Record extracts –
------------------------------

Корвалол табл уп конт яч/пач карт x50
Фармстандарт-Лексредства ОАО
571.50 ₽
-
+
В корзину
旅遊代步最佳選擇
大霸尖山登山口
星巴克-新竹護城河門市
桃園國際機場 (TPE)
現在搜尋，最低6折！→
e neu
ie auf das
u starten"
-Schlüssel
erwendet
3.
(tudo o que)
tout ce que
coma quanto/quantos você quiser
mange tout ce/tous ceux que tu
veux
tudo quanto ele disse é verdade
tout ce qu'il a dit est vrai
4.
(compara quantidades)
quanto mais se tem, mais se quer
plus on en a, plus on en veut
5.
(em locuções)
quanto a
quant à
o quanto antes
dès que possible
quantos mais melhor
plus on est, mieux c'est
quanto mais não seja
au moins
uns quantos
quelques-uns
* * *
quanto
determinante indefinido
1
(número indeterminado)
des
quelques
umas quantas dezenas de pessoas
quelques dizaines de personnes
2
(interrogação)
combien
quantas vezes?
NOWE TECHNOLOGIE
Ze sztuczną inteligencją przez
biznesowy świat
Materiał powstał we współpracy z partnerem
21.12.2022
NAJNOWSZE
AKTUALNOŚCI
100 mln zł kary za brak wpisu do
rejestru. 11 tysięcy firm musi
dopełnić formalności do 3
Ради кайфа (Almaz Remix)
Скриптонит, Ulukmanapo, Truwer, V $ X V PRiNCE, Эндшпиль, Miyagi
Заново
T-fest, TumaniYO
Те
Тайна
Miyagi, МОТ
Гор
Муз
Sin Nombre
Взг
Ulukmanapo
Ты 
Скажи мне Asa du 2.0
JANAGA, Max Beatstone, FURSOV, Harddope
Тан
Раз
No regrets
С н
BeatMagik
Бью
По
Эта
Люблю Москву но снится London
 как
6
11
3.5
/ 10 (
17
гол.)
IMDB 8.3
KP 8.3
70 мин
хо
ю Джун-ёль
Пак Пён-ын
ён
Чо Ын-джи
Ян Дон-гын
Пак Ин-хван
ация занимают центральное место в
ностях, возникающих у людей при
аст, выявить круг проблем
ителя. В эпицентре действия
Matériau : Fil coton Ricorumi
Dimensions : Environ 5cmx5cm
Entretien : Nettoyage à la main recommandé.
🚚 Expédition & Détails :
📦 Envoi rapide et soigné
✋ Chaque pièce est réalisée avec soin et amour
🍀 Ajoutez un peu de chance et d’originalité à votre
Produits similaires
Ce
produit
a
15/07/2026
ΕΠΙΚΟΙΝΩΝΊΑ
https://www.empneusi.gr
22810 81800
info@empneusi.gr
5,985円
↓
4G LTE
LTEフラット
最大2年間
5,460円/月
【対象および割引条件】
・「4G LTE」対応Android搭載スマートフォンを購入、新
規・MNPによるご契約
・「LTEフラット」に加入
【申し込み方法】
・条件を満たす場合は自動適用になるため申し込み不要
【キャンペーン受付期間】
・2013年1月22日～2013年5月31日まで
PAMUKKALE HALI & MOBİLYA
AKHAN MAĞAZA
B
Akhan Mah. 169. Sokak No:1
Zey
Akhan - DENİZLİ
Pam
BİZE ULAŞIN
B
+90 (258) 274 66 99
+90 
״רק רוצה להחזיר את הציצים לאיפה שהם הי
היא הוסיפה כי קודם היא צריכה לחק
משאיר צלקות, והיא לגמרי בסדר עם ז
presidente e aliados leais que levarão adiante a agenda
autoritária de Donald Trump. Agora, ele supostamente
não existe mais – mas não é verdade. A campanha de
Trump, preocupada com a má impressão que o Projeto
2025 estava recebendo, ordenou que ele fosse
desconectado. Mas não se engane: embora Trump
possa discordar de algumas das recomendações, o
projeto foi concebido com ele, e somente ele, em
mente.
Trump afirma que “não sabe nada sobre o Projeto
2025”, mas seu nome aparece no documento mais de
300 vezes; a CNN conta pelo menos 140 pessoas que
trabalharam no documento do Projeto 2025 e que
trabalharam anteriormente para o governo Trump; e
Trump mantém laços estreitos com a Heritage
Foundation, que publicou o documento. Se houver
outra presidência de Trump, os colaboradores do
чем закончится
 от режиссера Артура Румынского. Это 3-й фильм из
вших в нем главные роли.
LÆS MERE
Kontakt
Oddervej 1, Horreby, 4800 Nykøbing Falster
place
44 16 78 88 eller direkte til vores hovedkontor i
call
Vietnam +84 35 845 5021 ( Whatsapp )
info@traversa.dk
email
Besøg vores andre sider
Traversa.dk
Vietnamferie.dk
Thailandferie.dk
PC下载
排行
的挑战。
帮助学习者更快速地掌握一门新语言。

------------------------------

Exercise –
Copy out the listing from its first line through the line containing "tudo quanto ele disse é verdade", including both of those lines.

Answer section –
Корвалол табл уп конт яч/пач карт x50
Фармстандарт-Лексредства ОАО
571.50 ₽
-
+
В корзину
旅遊代步最佳選擇
大霸尖山登山口
星巴克-新竹護城河門市
桃園國際機場 (TPE)
現在搜尋，最低6折！→
e neu
ie auf das
u starten"
-Schlüssel
erwendet
3.
(tudo o que)
tout ce que
coma quanto/quantos você quiser
mange tout ce/tous ceux que tu
veux
tudo quanto ele disse é verdade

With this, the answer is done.